Dal Pian di Bala, per una bella strada asfaltata (ma sempre in salita), abbiamo raggiunto l'agognata meta di Cima Grappa a 1775 metri di quota.
"…Non tirava un alito di vento…", il sole batteva forte, ma l'aria era fresca. Un panorama a 360 gradi si apriva dinanzi ai nostri occhi. L'immensa pianura a sud, Venezia e il mare, il Montello, i colli Berici e i colli Euganei, le cime appenniniche; l'esteso Altopiano di Asiago e dei Sette Comuni ad ovest; i contrafforti del Monte Cesen, del Nevegal, del Cansiglio e del Monte Cavallo ad est; le vette Feltrine con i Monti del Sole e, spettacolo nello spettacolo i monti pallidi, vale a dire le stupende dolomiti a nord, con la catena del Lagorai, le Pale di San Martino, la Marmolada, le cinque Torri, il Civetta, l'Antelao…. Tutte cime riconoscibili all'occhio esperto di chi quelle zone le frequenta assiduamente..
Dagli zaini abbiamo tirato fuori panini, mele, banane, barrette energetiche, succhi di frutta e pian piano abbiamo riacquistato le forze…Una fetta di strudel ed un caffè caldo al Rifugio Bassano ci ha permesso di gustare fino in fondo questa sosta.
Non poteva mancare una veloce visita al Sacrario, al museo ed alla galleria Vittorio Emanuele, oltre ad alcune trincee ancora esistenti. E mentre contemplavo quei monumenti, mi ritornava alla mente la canzone degli alpini, che spesso ascoltavo da bambino… "Monte Grappa tu sei la mia Patria, sovra a te il nostro sole risplende, a te mira chi spera ed attende…Sei la stella che addita il cammino, sei la gloria, il volere, il destino che all'Italia ci fa ritornar…"

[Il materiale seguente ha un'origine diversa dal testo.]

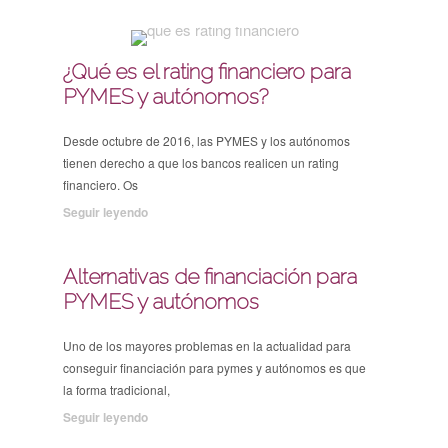
¿Qué es el rating financiero para
PYMES y autónomos?
Desde octubre de 2016, las PYMES y los autónomos
tienen derecho a que los bancos realicen un rating
financiero. Os
Seguir leyendo
Alternativas de financiación para
PYMES y autónomos
Uno de los mayores problemas en la actualidad para
conseguir financiación para pymes y autónomos es que
la forma tradicional,
Seguir leyendo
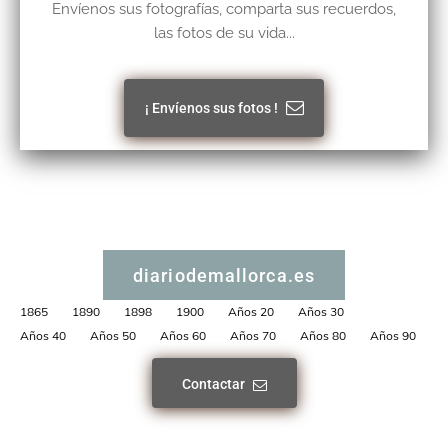
Envíenos sus fotografías, comparta sus recuerdos,
las fotos de su vida...
¡ Envíenos sus fotos !
diariodemallorca.es
1865
1890
1898
1900
Años 20
Años 30
Años 40
Años 50
Años 60
Años 70
Años 80
Años 90
Contactar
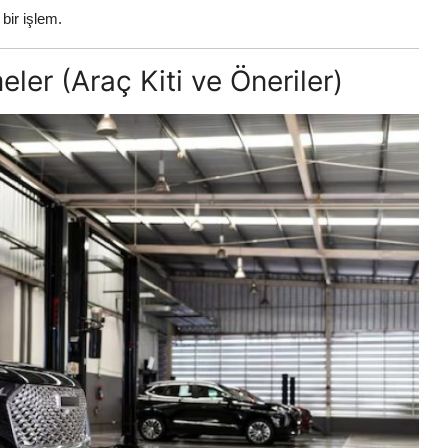
 bir işlem.
ler (Araç Kiti ve Öneriler)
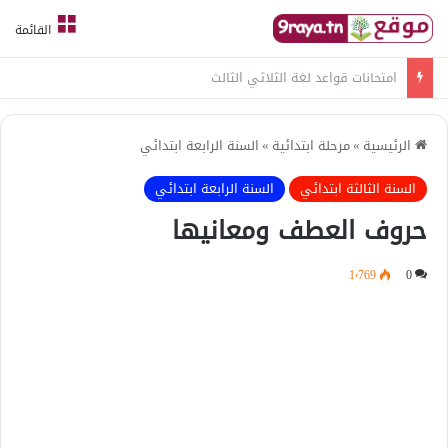
القائمة
امتحانات قواعد لغة الثلاثي الثالث
الرئيسية
»
مرحلة ابتدائية
»
السنة الرابعة ابتدائي
السنة الثالثة ابتدائي
السنة الرابعة ابتدائي
حروف العطف ومعانيها
1٬769
0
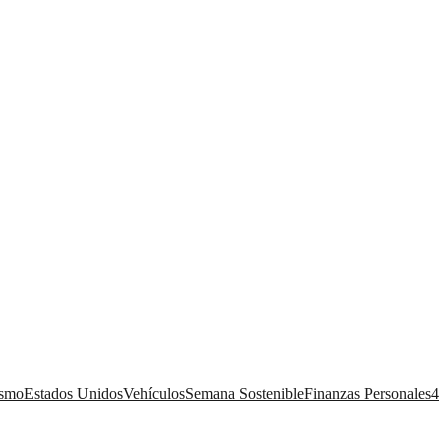
ismo
Estados Unidos
Vehículos
Semana Sostenible
Finanzas Personales
4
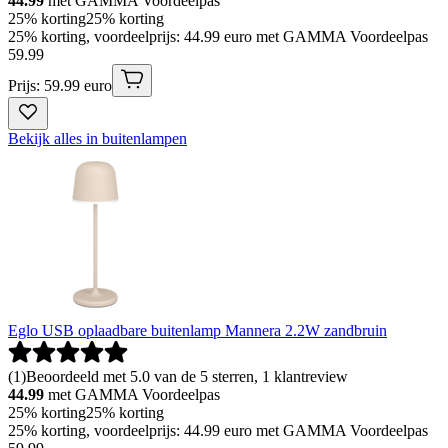
44.99
met GAMMA Voordeelpas
25% korting
25% korting
25% korting, voordeelprijs: 44.99 euro met GAMMA Voordeelpas
59
.
99
Prijs: 59.99 euro
Bekijk alles in buitenlampen
Eglo USB oplaadbare buitenlamp Mannera 2.2W zandbruin
(
1
)
Beoordeeld met 5.0 van de 5 sterren, 1 klantreview
44.99
met GAMMA Voordeelpas
25% korting
25% korting
25% korting, voordeelprijs: 44.99 euro met GAMMA Voordeelpas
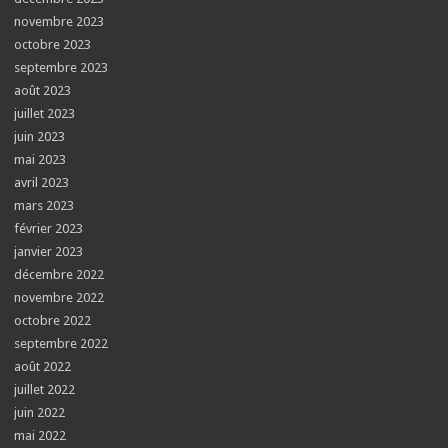
novembre 2023
octobre 2023
septembre 2023
août 2023
juillet 2023
juin 2023
mai 2023
avril 2023
mars 2023
février 2023
janvier 2023
décembre 2022
novembre 2022
octobre 2022
septembre 2022
août 2022
juillet 2022
juin 2022
mai 2022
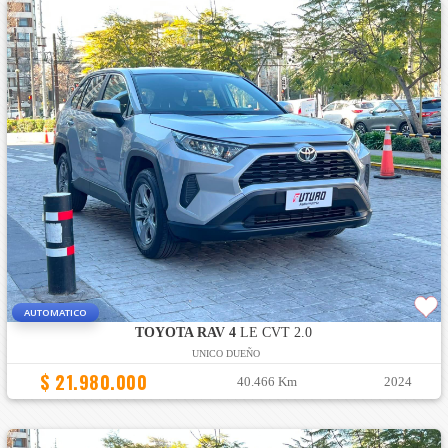
AUTOMATICO
TOYOTA RAV 4
LE CVT 2.0
UNICO DUEÑO
$ 21.980.000
40.466 Km
2024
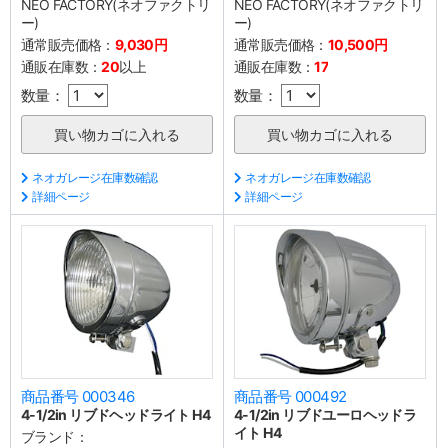
NEO FACTORY(ネオファクトリ
NEO FACTORY(ネオファクトリ
ー)
ー)
通常販売価格：
9,030円
通常販売価格：
10,500円
通販在庫数：
20
以上
通販在庫数：
17
数量：
数量：
ネオガレージ在庫数確認
ネオガレージ在庫数確認
詳細ページ
詳細ページ
商品番号 000346
商品番号 000492
4-1/2in リブドヘッドライト H4
4-1/2in リブドユーロヘッドラ
イト H4
ブランド：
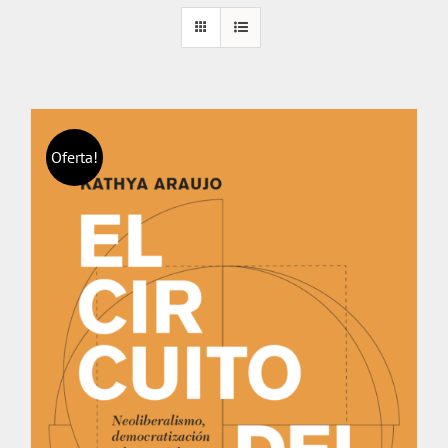
Oferta!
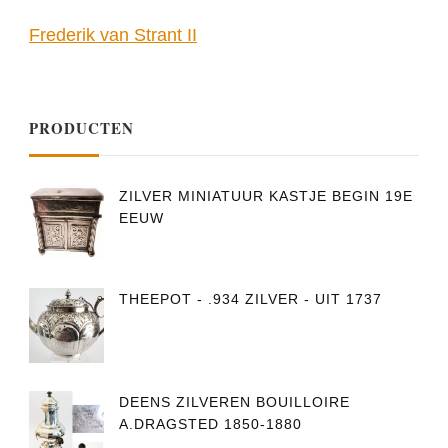
Frederik van Strant II
PRODUCTEN
ZILVER MINIATUUR KASTJE BEGIN 19E
EEUW
THEEPOT - .934 ZILVER - UIT 1737
DEENS ZILVEREN BOUILLOIRE
A.DRAGSTED 1850-1880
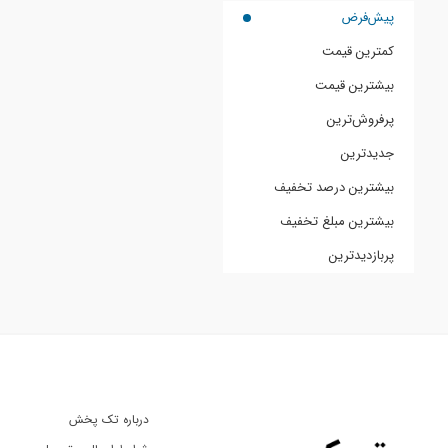
پیش‌فرض
کمترین قیمت
بیشترین قیمت
پرفروش‌ترین
جدیدترین
بیشترین درصد تخفیف
بیشترین مبلغ تخفیف
پربازدیدترین
درباره تک پخش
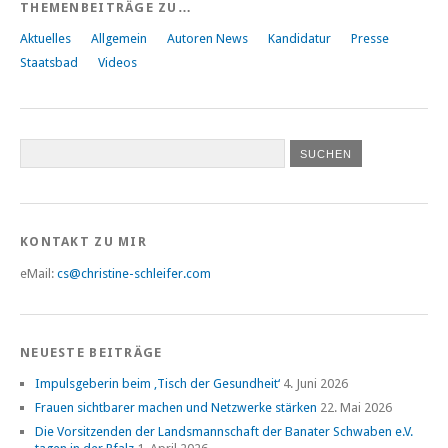
THEMENBEITRÄGE ZU…
Aktuelles
Allgemein
Autoren News
Kandidatur
Presse
Staatsbad
Videos
KONTAKT ZU MIR
eMail:
cs@christine-schleifer.com
NEUESTE BEITRÄGE
Impulsgeberin beim ‚Tisch der Gesundheit‘
4. Juni 2026
Frauen sichtbarer machen und Netzwerke stärken
22. Mai 2026
Die Vorsitzenden der Landsmannschaft der Banater Schwaben e.V.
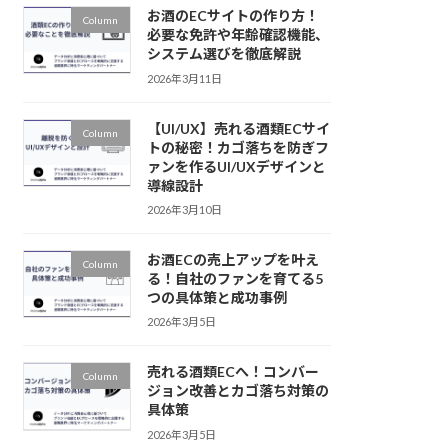
お酒のECサイトの作り方！
Column
必要な免許や年齢確認機能、
システム選びを徹底解説
2026年3月11日
【UI/UX】売れる酒類ECサイ
Column
トの秘密！カゴ落ちを防ぎフ
ァンを作るUI/UXデザインと
導線設計
2026年3月10日
お酒ECの売上アップを叶え
Column
る！自社のファンを育てる5
つの具体策と成功事例
2026年3月5日
売れる酒類ECへ！コンバー
Column
ジョン改善とカゴ落ち対策の
具体策
2026年3月5日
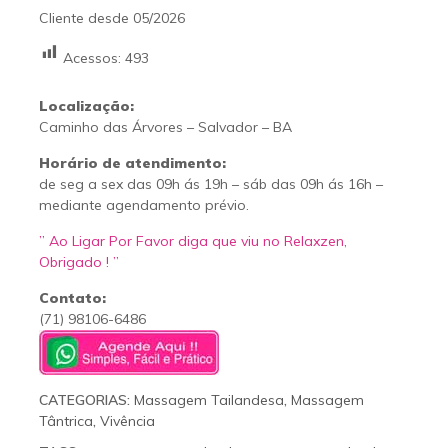
Cliente desde 05/2026
Acessos:
493
Localização:
Caminho das Árvores – Salvador – BA
Horário de atendimento:
de seg a sex das 09h ás 19h – sáb das 09h ás 16h –
mediante agendamento prévio.
” Ao Ligar Por Favor diga que viu no Relaxzen,
Obrigado ! ”
Contato:
(71) 98106-6486
CATEGORIAS:
Massagem Tailandesa
,
Massagem
Tântrica
,
Vivência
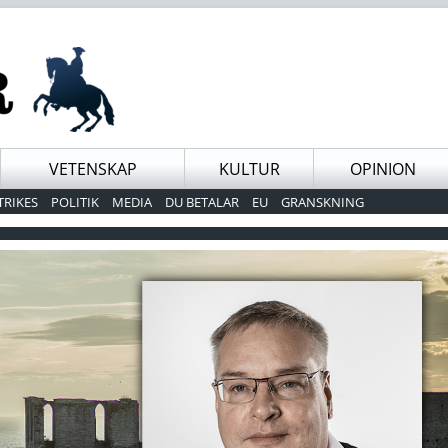
VETENSKAP
KULTUR
OPINION
TRIKES
POLITIK
MEDIA
DU BETALAR
EU
GRANSKNING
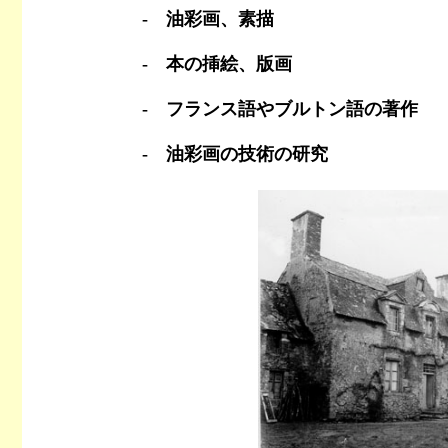
- 油彩画、素描
- 本の挿絵、版画
- フランス語やブルトン語の著作
- 油彩画の技術の研究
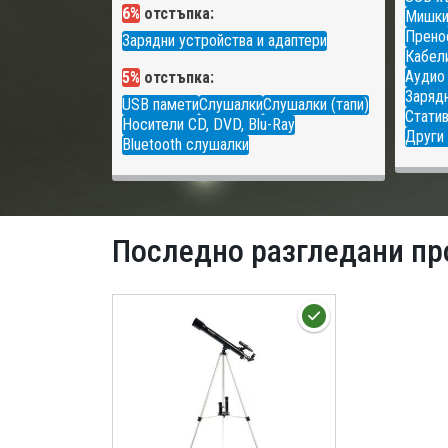
6%
отстъпка:
Мишк
Прено
Зарядни устройства и адаптери
Кабели
Аудио
5%
отстъпка:
Зарядн
USB памети
Слушалки
Слушалки (тапи)
Статив
Носители CD, DVD, Blu-Ray
Други 
Bluetooth слушалки
Последно разгледани пр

Il sole, dapprima alto nel cielo, aveva già iniziato la sua progressiva discesa sull'orizzonte, avviandosi a diventare una rossa palla di fuoco, facendoci in tal modo capire che era ormai giunta l'ora di ritornare.
La discesa, come per dispetto si è rivelata più faticosa della salita. Dalla cima Grappa fino al Santuario della Madonna del Covolo era tutta una mulattiera sterrata con massi di diverse misure sparsi qua e là che rendevano precario l'equilibrio. Un dislivello di 1200 metri su una ripidissima mulattiera non poteva non lasciare il segno. Infatti siamo giunti in fondo non senza rischi e con le braccia, le mani, la testa, la schiena e le gambe tutte indolenzite…Non so dire quanto hanno sofferto, in silenzio, le nostre bici… dico solo che i freni della mia "Full Dynamix" all'arrivo erano ormai fusi.
Una sosta d'obbligo al Santuario della Madonna del Covolo (dove tradizione vuole che mille anni fa la Madonna sia apparsa ad una pastorella sordomuta, donandole l'udito e la parola), non poteva certo mancare. Purtroppo il tempo stringeva e non abbiamo potuto visitare la vicina Grotta dell'Apparizione (molto simile a quella, più famosa, di Lourdes).
Dopo una veloce discesa su asfalto siamo rapidamente ritornati a Crespano dove avevamo lasciato le auto.
Da lì, alla volta della vicina Bassano del Grappa, dove alla pizzeria "Trenti" abbiamo concluso la nostra indimenticabile giornata.